### INFORMATION PROVIDED
# # # # # # #

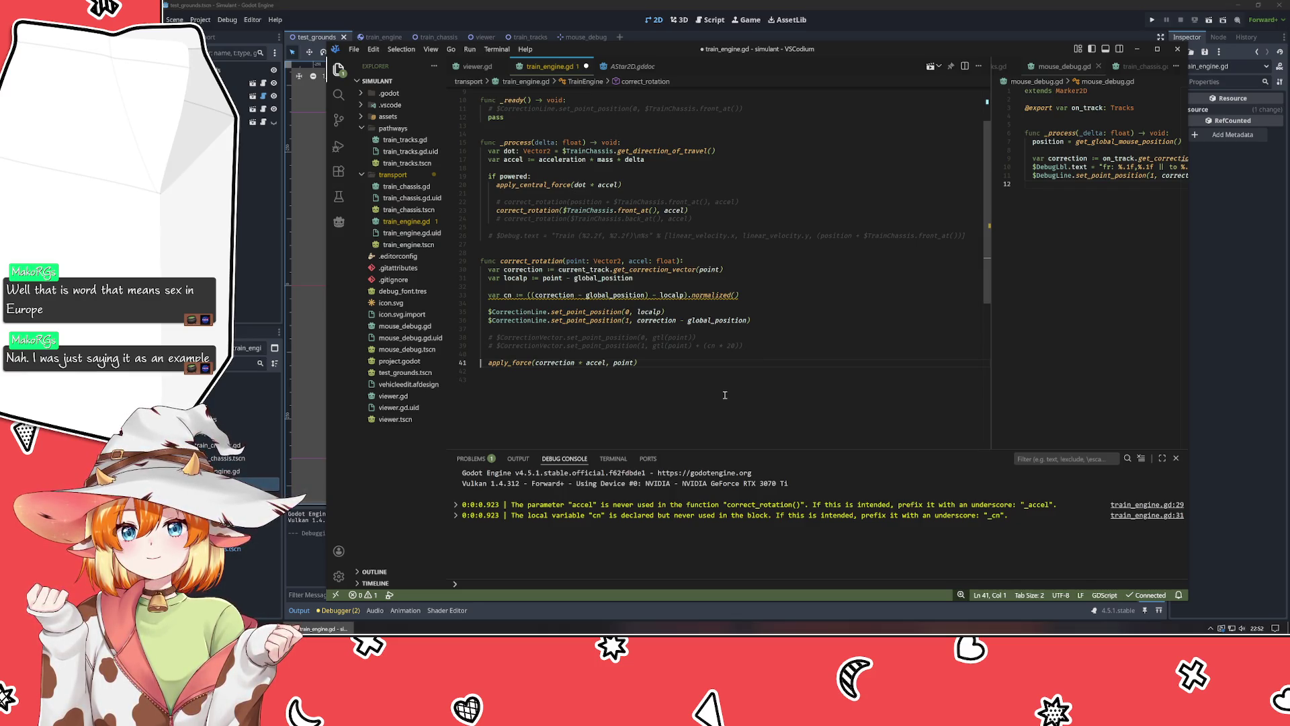
{"action": "key", "text": "ctrl+slash"}
Make _process call correct_rotation with back_at() instead of front_at().
{"action": "left_click", "coordinate": [575, 219]}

# # # # # # #

Set down exactly, and only, the lines from the one with "Make _process call" to the final line of the data.

### EXPECTED ANSWER
Make _process call correct_rotation with back_at() instead of front_at().
{"action": "left_click", "coordinate": [575, 219]}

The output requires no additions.